— Task —
Reproduce every record exactly.

+++ Provided material

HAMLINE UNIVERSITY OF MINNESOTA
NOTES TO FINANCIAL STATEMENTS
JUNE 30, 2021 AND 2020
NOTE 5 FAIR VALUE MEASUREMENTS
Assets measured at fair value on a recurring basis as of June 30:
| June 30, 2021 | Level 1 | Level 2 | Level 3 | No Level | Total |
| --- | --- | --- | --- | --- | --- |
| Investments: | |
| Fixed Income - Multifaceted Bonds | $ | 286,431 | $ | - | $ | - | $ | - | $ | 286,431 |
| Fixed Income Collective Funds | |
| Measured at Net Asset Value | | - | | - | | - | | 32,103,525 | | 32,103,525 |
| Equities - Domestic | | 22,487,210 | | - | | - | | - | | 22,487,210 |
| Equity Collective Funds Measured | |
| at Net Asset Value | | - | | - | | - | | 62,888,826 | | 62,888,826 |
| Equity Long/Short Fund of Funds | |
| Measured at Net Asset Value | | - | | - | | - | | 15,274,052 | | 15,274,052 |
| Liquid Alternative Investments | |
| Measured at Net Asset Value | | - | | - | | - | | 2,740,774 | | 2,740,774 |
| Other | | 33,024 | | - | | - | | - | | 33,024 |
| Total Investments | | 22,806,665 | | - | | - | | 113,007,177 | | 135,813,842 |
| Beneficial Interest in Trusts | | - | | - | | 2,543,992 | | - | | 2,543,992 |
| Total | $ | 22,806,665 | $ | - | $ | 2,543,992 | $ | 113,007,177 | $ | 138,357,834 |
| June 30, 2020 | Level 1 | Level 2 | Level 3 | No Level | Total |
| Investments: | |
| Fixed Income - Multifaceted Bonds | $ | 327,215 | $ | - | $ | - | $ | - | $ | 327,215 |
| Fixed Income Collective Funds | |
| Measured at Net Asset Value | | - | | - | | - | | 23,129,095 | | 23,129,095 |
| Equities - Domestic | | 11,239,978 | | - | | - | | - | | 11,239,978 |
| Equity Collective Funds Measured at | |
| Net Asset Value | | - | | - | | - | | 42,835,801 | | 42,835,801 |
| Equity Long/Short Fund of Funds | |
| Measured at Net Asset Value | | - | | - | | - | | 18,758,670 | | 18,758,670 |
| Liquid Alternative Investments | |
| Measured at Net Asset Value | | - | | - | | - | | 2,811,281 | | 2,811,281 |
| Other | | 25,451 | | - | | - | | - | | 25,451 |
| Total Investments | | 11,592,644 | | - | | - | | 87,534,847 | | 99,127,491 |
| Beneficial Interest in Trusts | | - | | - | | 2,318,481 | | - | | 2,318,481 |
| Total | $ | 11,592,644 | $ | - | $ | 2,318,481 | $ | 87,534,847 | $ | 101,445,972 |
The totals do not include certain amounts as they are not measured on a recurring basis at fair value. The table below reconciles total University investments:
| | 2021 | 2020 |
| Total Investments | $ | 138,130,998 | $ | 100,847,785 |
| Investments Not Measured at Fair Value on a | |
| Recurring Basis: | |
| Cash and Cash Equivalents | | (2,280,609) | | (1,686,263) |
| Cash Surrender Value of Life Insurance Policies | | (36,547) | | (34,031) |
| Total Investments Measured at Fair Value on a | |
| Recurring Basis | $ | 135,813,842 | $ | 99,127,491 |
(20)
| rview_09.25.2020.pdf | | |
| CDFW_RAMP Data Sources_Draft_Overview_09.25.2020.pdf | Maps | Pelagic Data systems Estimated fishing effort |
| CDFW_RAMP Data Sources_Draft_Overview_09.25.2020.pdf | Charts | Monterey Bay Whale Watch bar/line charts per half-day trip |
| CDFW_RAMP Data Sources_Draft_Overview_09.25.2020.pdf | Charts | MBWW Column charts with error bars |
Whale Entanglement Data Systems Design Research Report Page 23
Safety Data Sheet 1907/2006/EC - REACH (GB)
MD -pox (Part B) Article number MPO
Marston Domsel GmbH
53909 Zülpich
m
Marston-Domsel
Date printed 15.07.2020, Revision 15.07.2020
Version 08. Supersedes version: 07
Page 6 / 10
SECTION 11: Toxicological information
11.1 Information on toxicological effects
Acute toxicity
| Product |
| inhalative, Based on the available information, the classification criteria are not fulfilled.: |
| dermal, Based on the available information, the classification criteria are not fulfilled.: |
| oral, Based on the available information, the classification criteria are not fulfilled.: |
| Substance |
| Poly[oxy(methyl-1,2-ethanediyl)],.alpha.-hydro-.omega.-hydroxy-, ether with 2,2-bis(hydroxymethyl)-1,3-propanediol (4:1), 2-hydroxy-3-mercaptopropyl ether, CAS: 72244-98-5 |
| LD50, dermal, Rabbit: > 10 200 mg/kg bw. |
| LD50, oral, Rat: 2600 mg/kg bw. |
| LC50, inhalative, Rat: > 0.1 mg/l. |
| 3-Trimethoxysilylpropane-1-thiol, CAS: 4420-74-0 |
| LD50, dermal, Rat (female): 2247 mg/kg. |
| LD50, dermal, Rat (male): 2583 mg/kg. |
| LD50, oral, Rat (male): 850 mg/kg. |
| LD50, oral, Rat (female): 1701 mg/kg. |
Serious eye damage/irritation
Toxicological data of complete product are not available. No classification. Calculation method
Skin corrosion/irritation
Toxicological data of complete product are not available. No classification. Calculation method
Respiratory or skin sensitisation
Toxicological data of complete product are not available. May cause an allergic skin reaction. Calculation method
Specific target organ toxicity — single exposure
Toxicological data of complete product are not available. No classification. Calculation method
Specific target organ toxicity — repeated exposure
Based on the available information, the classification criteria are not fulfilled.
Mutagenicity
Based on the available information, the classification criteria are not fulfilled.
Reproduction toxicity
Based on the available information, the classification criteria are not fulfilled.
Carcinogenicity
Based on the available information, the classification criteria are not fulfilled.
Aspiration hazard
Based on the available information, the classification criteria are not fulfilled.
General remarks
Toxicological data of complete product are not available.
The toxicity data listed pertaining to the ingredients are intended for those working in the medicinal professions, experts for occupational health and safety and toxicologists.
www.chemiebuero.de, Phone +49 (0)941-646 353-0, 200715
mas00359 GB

++++++

— Answer for the task —
HAMLINE UNIVERSITY OF MINNESOTA
NOTES TO FINANCIAL STATEMENTS
JUNE 30, 2021 AND 2020
NOTE 5 FAIR VALUE MEASUREMENTS
Assets measured at fair value on a recurring basis as of June 30:
| June 30, 2021 | Level 1 | Level 2 | Level 3 | No Level | Total |
| --- | --- | --- | --- | --- | --- |
| Investments: | |
| Fixed Income - Multifaceted Bonds | $ | 286,431 | $ | - | $ | - | $ | - | $ | 286,431 |
| Fixed Income Collective Funds | |
| Measured at Net Asset Value | | - | | - | | - | | 32,103,525 | | 32,103,525 |
| Equities - Domestic | | 22,487,210 | | - | | - | | - | | 22,487,210 |
| Equity Collective Funds Measured | |
| at Net Asset Value | | - | | - | | - | | 62,888,826 | | 62,888,826 |
| Equity Long/Short Fund of Funds | |
| Measured at Net Asset Value | | - | | - | | - | | 15,274,052 | | 15,274,052 |
| Liquid Alternative Investments | |
| Measured at Net Asset Value | | - | | - | | - | | 2,740,774 | | 2,740,774 |
| Other | | 33,024 | | - | | - | | - | | 33,024 |
| Total Investments | | 22,806,665 | | - | | - | | 113,007,177 | | 135,813,842 |
| Beneficial Interest in Trusts | | - | | - | | 2,543,992 | | - | | 2,543,992 |
| Total | $ | 22,806,665 | $ | - | $ | 2,543,992 | $ | 113,007,177 | $ | 138,357,834 |
| June 30, 2020 | Level 1 | Level 2 | Level 3 | No Level | Total |
| Investments: | |
| Fixed Income - Multifaceted Bonds | $ | 327,215 | $ | - | $ | - | $ | - | $ | 327,215 |
| Fixed Income Collective Funds | |
| Measured at Net Asset Value | | - | | - | | - | | 23,129,095 | | 23,129,095 |
| Equities - Domestic | | 11,239,978 | | - | | - | | - | | 11,239,978 |
| Equity Collective Funds Measured at | |
| Net Asset Value | | - | | - | | - | | 42,835,801 | | 42,835,801 |
| Equity Long/Short Fund of Funds | |
| Measured at Net Asset Value | | - | | - | | - | | 18,758,670 | | 18,758,670 |
| Liquid Alternative Investments | |
| Measured at Net Asset Value | | - | | - | | - | | 2,811,281 | | 2,811,281 |
| Other | | 25,451 | | - | | - | | - | | 25,451 |
| Total Investments | | 11,592,644 | | - | | - | | 87,534,847 | | 99,127,491 |
| Beneficial Interest in Trusts | | - | | - | | 2,318,481 | | - | | 2,318,481 |
| Total | $ | 11,592,644 | $ | - | $ | 2,318,481 | $ | 87,534,847 | $ | 101,445,972 |
The totals do not include certain amounts as they are not measured on a recurring basis at fair value. The table below reconciles total University investments:
| | 2021 | 2020 |
| Total Investments | $ | 138,130,998 | $ | 100,847,785 |
| Investments Not Measured at Fair Value on a | |
| Recurring Basis: | |
| Cash and Cash Equivalents | | (2,280,609) | | (1,686,263) |
| Cash Surrender Value of Life Insurance Policies | | (36,547) | | (34,031) |
| Total Investments Measured at Fair Value on a | |
| Recurring Basis | $ | 135,813,842 | $ | 99,127,491 |
(20)
| rview_09.25.2020.pdf | | |
| CDFW_RAMP Data Sources_Draft_Overview_09.25.2020.pdf | Maps | Pelagic Data systems Estimated fishing effort |
| CDFW_RAMP Data Sources_Draft_Overview_09.25.2020.pdf | Charts | Monterey Bay Whale Watch bar/line charts per half-day trip |
| CDFW_RAMP Data Sources_Draft_Overview_09.25.2020.pdf | Charts | MBWW Column charts with error bars |
Whale Entanglement Data Systems Design Research Report Page 23
Safety Data Sheet 1907/2006/EC - REACH (GB)
MD -pox (Part B) Article number MPO
Marston Domsel GmbH
53909 Zülpich
m
Marston-Domsel
Date printed 15.07.2020, Revision 15.07.2020
Version 08. Supersedes version: 07
Page 6 / 10
SECTION 11: Toxicological information
11.1 Information on toxicological effects
Acute toxicity
| Product |
| inhalative, Based on the available information, the classification criteria are not fulfilled.: |
| dermal, Based on the available information, the classification criteria are not fulfilled.: |
| oral, Based on the available information, the classification criteria are not fulfilled.: |
| Substance |
| Poly[oxy(methyl-1,2-ethanediyl)],.alpha.-hydro-.omega.-hydroxy-, ether with 2,2-bis(hydroxymethyl)-1,3-propanediol (4:1), 2-hydroxy-3-mercaptopropyl ether, CAS: 72244-98-5 |
| LD50, dermal, Rabbit: > 10 200 mg/kg bw. |
| LD50, oral, Rat: 2600 mg/kg bw. |
| LC50, inhalative, Rat: > 0.1 mg/l. |
| 3-Trimethoxysilylpropane-1-thiol, CAS: 4420-74-0 |
| LD50, dermal, Rat (female): 2247 mg/kg. |
| LD50, dermal, Rat (male): 2583 mg/kg. |
| LD50, oral, Rat (male): 850 mg/kg. |
| LD50, oral, Rat (female): 1701 mg/kg. |
Serious eye damage/irritation
Toxicological data of complete product are not available. No classification. Calculation method
Skin corrosion/irritation
Toxicological data of complete product are not available. No classification. Calculation method
Respiratory or skin sensitisation
Toxicological data of complete product are not available. May cause an allergic skin reaction. Calculation method
Specific target organ toxicity — single exposure
Toxicological data of complete product are not available. No classification. Calculation method
Specific target organ toxicity — repeated exposure
Based on the available information, the classification criteria are not fulfilled.
Mutagenicity
Based on the available information, the classification criteria are not fulfilled.
Reproduction toxicity
Based on the available information, the classification criteria are not fulfilled.
Carcinogenicity
Based on the available information, the classification criteria are not fulfilled.
Aspiration hazard
Based on the available information, the classification criteria are not fulfilled.
General remarks
Toxicological data of complete product are not available.
The toxicity data listed pertaining to the ingredients are intended for those working in the medicinal professions, experts for occupational health and safety and toxicologists.
www.chemiebuero.de, Phone +49 (0)941-646 353-0, 200715
mas00359 GB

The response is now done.